Tak Usah Banyak Drama, Intinya Kurangi (Volume) Bisnis Kendaraan

17 September 2024, 00:09 WIB

Nusantarapedia.net | PUSPAWARNA — Tak Usah Banyak Drama, Intinya Kurangi (Volume) Bisnis Kendaraan

Oleh : B Ari Koeswanto ASM 

“Tengok pula, mengapa bule-bule di Bali banyak yang tidak bisa naik motor, hingga Bali menjadi surganya rental motor dan leluasanya untuk belajar naik sepeda motor. Karena bule-bule di negaranya, tak ada budaya ‘satu orang satu motor/mobil’ untuk segala macam aktifitas, maka bule-bule berumur gerang tak bisa naik motor.”

– jadi teringat ESEMKA? bahkan mobil nasional seharusnya bagian dari peta jalan Indonesia Emas. Andaikan bisnis kendaraan yang nilainya besar ini, yang hampir-hampir tidak ada pembatasan, alangkah tidak menguapnya keuangan nasional, bila yang dijual adalah produk kendaraan nasional. Apa sedang bermimpi, ya? –

LONG weekend (Maulid Nabi) di puncak Bogor memakan korban. Satu orang meninggal dunia akibat kelelahan terjebak macet.

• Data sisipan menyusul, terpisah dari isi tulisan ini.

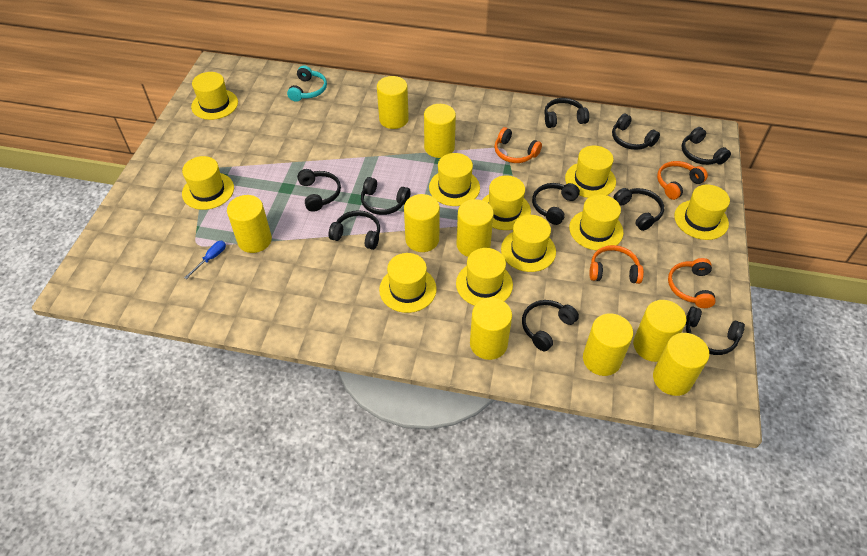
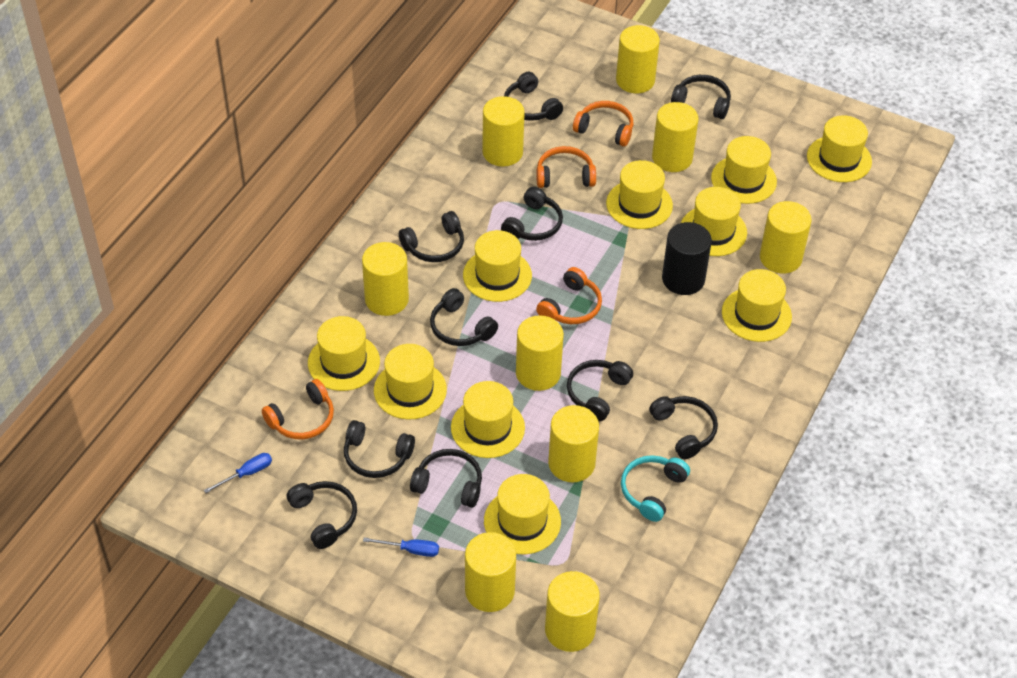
black cylinder: none = 0 -> [662,222,712,295] = 1
blue screwdriver: [184,241,226,279] = 1 -> [204,453,272,493] [363,537,439,557] = 2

Korban seorang perempuan berusia 56 tahun asal Bambu Apus, Jakarta Timur.

Kemacetan parah terjadi selama hampir 14 jam di jalur menuju puncak pada Minggu, (15/09/2024).

Pihak kepolisian Satlantas Polres Bogor melaporkan, sejumlah 150.000 kendaraan menuju puncak. Padahal idealnya, ruas jalan hanya untuk 70.000 kendaraan, itupun maksimal masih dalam kondisi ‘lambat lancar’.

Penyebab kemacetan ini, intinya overload kendaraan. Tentu masyarakat tidak bisa disudutkan atas mobilitas (aktifitas) liburan, karena butuh merefresh diri dari tumpukan beban hidup dan pekerjaan. Selain aktifitas liburan (kepariwisataan) itu sendiri di dalamnya juga bagian dari penggerak ekonomi.

***

Kendaraan berbahan bakar fosil saja terus diramaikan di pasar nasional, di tengah hadirnya kendaraan listrik yang “dipihaki”, dengan narasi energi terbarukan atau hilirisasi nikel, yang kemudian tercipta ekosistem baru, yang katanya, lagi-lagi berdampak pada ekonomi nasional, yang ujungnya kembali untuk kepentingan rakyat, baik langsung maupun tidak.

Memang, penjualan mobil nasional secara kumulatif periode Januari-Juli 2024 menurun sebanyak 102.695 unit atau 17,49% menjadi 484.236 unit dibandingkan periode yang sama tahun 2023, yang mencapai 586.931 unit.

Meski begitu, Indonesia tetaplah pasar empuk bagi produsen mobil dunia, sepaket dengan kebijakan pemerintah sendiri yang justru mendorong terus tumbuhnya bisnis kendaraan, seperti; pembangunan jalan tol, subsidi mobil listrik, tidak dibangunnya transportasi umum yang massive sampai ke tingkat daerah.

Di satu sisi, alat transportasi manusia, berupa kaki dan moda transportasi publik berupa aneka alat transportasi, tidak disinergikan dalam modeling pembangunan transportasi. Dibangun pun tidak terintegrasi merata. Hanya kota-kota tertentu saja yang sudah bagus moda transportasi publiknya, meski penggunaan kendaraan pribadi masih sangat tinggi, Jakarta contohnya.

Sementara mobilitas transportasi umum antar kota dan desa; kota ke kota, desa ke desa, kota ke desa/sebaliknya, yang di dalamnya ada pusat bisnis, perdagangan dan pariwisata, terutama aktifitas ekonomi di level mikro, tidak diperhatikan.

Cilakanya, kalau kita tak punya sepeda motor atau mobil, kita kaga’ bisa ngapa-ngapain, karena desain ekonomi dan tatanannya sengaja digerakkan dengan kendaraan pribadi. Lihatlah; jutaan bakul sayur keliling, mobil kopi keliling, ke kantor naik motor/mobil, pergi ke pabrik dengan motor, anak SMA (SMP) naik motor. Kemanapun dan aktifitas apapun bisa berjalan efektif hanya dengan syarat memiliki kendaraan pribadi.